Serial Peripheral Interface (SPI) Bus: A Deep Dive
Introduction to the SPI Bus
The Serial Peripheral Interface (SPI) bus is a synchronous, full-duplex communication standard primarily used for data transfer between integrated circuits in electronic equipment. It utilizes a clock line, incoming and outgoing data lines, and a chip select pin to control device communication.
SPI Bus Management in C
Four C functions are associated with the SPI module when the microcontroller hardware selects SSP. These functions provide a software implementation of the SPI module:
1. setup_spi()
void setup_spi(const mode);
This function initializes and configures the SPI, defining its operating mode. Several tags within the microcontroller’s header file (.h) define these modes, categorized into three groups:
a) Mode
SPI_MASTER: Sets the device as master.SPI_SLAVE: Configures the device as slave.SPI_SS_DISABLED: Disables the slave select (SS) pin.
b) Flank
Configures SPI transmission modes based on these combinations:
SPI_L_TO_H: Low to high flank (rising edge).SPI_H_TO_L: High to low flank (falling edge).
Mode Configuration Table
| Motorola | Microchip | CCS |
|---|---|---|
| SPI Mode 0,0 | CKP = 0, CKE = 1 | SPI_L_TO_H |
| SPI Mode 0,1 | CKP = 0, CKE = 0 | SPI_L_TO_H | SPI_XMIT_L_TO_H |
| SPI Mode 1,0 | CKP = 1, CKE = 1 | SPI_H_TO_L |
| SPI Mode 1,1 | CKP = 1, CKE = 0 | SPI_H_TO_L | SPI_XMIT_L_TO_H |
CKP = Clock Polarity Select bit
CKE = Clock Edge Select bit
c) Frequency
Defines the clock frequency. Used only when the device is configured as master (the clock signal generator).
SPI_CLK_DIV_4SPI_CLK_DIV_16SPI_CLK_DIV_64SPI_CLK_T2
Combine flags using the OR operator (|). Examples:
- Master device, Mode B (0,1), specific clock speed:
setup_spi(SPI_MASTER | SPI_L_TO_H | SPI_CLK_DIV_16); - Slave device, Mode C (1,0), SS pin disabled:
setup_spi(SPI_SLAVE | SPI_H_TO_L | SPI_SS_DISABLED);
2. spi_write()
void spi_write(char c);
Writes the next character to the SPI port.
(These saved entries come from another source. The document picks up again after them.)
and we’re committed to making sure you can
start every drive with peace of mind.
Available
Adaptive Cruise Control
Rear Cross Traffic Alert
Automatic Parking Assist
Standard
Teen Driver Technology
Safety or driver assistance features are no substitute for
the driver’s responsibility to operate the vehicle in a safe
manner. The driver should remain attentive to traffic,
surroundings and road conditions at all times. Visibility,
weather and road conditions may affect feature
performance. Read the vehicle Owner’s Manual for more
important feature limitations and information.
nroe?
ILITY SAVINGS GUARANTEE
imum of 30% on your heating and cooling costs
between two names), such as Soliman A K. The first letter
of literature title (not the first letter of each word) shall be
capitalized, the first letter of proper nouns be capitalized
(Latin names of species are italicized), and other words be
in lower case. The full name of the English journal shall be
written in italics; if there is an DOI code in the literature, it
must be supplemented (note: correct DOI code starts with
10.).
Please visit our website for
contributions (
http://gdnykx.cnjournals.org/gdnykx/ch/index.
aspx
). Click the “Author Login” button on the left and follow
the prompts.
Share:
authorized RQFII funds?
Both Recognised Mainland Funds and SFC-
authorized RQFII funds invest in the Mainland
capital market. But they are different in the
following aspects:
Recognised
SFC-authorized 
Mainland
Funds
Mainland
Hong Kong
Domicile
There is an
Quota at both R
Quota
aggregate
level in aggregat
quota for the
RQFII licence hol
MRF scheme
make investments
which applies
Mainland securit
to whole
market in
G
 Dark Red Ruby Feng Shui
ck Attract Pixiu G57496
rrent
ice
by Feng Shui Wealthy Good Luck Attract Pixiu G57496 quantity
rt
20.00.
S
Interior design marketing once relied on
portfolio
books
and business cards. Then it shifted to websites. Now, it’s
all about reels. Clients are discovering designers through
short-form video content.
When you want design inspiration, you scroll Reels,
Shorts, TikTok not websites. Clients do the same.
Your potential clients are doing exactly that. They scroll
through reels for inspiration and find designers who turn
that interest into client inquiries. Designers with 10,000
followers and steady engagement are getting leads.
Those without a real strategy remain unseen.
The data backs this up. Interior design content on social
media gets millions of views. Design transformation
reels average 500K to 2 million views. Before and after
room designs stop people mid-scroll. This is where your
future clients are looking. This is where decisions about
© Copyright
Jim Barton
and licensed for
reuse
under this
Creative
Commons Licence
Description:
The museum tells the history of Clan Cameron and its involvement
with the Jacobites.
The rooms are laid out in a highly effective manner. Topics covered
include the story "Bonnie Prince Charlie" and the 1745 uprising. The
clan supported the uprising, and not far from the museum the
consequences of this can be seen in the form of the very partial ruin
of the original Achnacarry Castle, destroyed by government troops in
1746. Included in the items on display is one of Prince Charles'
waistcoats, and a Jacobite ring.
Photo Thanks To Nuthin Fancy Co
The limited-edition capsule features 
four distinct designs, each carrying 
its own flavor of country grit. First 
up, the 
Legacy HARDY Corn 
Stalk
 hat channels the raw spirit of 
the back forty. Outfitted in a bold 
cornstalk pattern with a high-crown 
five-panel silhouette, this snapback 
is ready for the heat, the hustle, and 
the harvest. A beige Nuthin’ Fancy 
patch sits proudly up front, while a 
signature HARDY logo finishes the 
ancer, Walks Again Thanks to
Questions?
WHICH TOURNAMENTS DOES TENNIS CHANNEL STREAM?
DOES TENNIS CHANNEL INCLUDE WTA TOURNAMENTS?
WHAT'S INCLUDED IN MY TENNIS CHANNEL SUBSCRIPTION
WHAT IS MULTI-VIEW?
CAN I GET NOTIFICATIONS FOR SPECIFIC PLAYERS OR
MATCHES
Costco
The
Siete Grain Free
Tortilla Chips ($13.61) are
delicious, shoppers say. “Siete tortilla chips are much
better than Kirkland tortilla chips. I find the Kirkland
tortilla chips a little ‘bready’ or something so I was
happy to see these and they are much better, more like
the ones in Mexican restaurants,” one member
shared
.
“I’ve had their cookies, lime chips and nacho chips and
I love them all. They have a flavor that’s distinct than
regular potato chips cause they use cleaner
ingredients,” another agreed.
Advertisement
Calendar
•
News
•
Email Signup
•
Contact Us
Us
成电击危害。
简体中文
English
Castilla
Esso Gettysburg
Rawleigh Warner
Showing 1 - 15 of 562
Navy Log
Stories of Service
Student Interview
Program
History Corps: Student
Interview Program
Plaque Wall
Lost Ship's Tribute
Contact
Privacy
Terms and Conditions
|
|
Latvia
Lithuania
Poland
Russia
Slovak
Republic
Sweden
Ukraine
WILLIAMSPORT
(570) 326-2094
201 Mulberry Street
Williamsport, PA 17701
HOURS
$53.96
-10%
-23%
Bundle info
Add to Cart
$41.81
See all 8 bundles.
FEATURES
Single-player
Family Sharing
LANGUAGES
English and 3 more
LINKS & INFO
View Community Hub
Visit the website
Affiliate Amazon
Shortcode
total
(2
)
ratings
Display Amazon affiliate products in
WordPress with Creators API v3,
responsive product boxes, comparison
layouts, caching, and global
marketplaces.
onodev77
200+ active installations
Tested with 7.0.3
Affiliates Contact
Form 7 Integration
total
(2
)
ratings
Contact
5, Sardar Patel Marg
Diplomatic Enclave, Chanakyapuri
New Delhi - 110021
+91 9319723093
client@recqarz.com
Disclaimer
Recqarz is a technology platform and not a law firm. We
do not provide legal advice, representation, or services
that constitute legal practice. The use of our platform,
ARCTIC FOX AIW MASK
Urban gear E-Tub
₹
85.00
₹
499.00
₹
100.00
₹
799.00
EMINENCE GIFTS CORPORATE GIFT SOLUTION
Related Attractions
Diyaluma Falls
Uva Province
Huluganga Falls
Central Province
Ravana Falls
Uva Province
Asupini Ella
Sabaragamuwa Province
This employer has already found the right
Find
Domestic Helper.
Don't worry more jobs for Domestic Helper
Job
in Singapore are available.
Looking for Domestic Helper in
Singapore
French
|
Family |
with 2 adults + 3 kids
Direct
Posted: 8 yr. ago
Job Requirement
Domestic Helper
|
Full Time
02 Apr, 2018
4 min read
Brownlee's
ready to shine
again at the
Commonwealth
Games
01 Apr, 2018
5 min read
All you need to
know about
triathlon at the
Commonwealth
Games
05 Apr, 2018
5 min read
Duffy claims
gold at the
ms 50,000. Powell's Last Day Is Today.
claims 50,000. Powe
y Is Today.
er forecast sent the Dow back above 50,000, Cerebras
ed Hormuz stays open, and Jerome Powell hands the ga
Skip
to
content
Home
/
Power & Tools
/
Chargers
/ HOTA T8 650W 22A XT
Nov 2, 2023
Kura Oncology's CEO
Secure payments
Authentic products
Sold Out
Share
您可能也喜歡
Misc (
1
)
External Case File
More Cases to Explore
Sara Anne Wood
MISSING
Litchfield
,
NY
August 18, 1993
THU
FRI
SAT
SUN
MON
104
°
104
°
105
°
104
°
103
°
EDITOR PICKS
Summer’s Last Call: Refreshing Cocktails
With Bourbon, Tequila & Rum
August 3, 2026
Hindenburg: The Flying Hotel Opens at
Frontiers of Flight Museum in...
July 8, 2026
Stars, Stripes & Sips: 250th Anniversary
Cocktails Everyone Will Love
Master devices generate a clock signal and send the value immediately. Slave devices send the value upon receiving a clock signal from the master.
3. spi_read()
char spi_read([char c]);
This function’s behavior depends on the device’s role (master or slave). It returns data read through the SPI and may accept a parameter.
Master: Sends the value c while receiving a new value (d = spi_read(c)). If no data needs sending but a read operation is required, pass zero (d = spi_read(0)). If spi_write() was used previously and you want to read data while writing, use this function without parameters (d = spi_read()).
Slave: Waits for the master to send the clock signal and data. While receiving new data, it sends data c to the other device. Use spi_data_is_in() to check for received data.
4. spi_data_is_in()
char spi_data_is_in();
Returns TRUE if data has been received via the SPI port.
Example Code
This example demonstrates communication between a master and a slave. To compile for the master, uncomment #define MASTER_DEVICE.
#include <16f877.h>
#fuses HS, NOWDT // For a Microchip PIC16F877
#use delay(clock=10000000)
#use rs232(baud=9600, parity=N, xmit=PIN_C6, rcv=PIN_C7, bits=8)
#use standard_io(D)
//#define MASTER_DEVICE
#ifdef MASTER_DEVICE
// (Master)
void main() {
int8 c, d;
setup_spi(SPI_MASTER | SPI_L_TO_H | SPI_CLK_DIV_16);
printf("Press any key to begin");
while (1) {
c = getchar();
output_D(0xFF ^ c); // Toggle LEDs corresponding to PORTD
// Method 1: Separate write and read
spi_write(c);
d = spi_read();
// Method 2: Combined write and read
//d = spi_read(c);
putchar(c);
}
}
#else
// (Slave)
void main() {
int8 c;
setup_spi(SPI_SLAVE | SPI_L_TO_H | SPI_CLK_DIV_16);
while (1) {
// Flash C2 to indicate activity
output_low(PIN_C2);
delay_ms(100);
output_high(PIN_C2);
delay_ms(100);
// Method 1: Check for data before reading
if (spi_data_is_in()) {
c = spi_read();
output_D(0xFF ^ c); // Toggle LEDs on PORTD
spi_write(c); // Wait for master signal and write data
}
// Alternative method: Combined read and write
//c = spi_read(c);
//output_D(0xFF ^ c);
}
}
#endif
More complex libraries offer additional specialized functions for SPI bus management.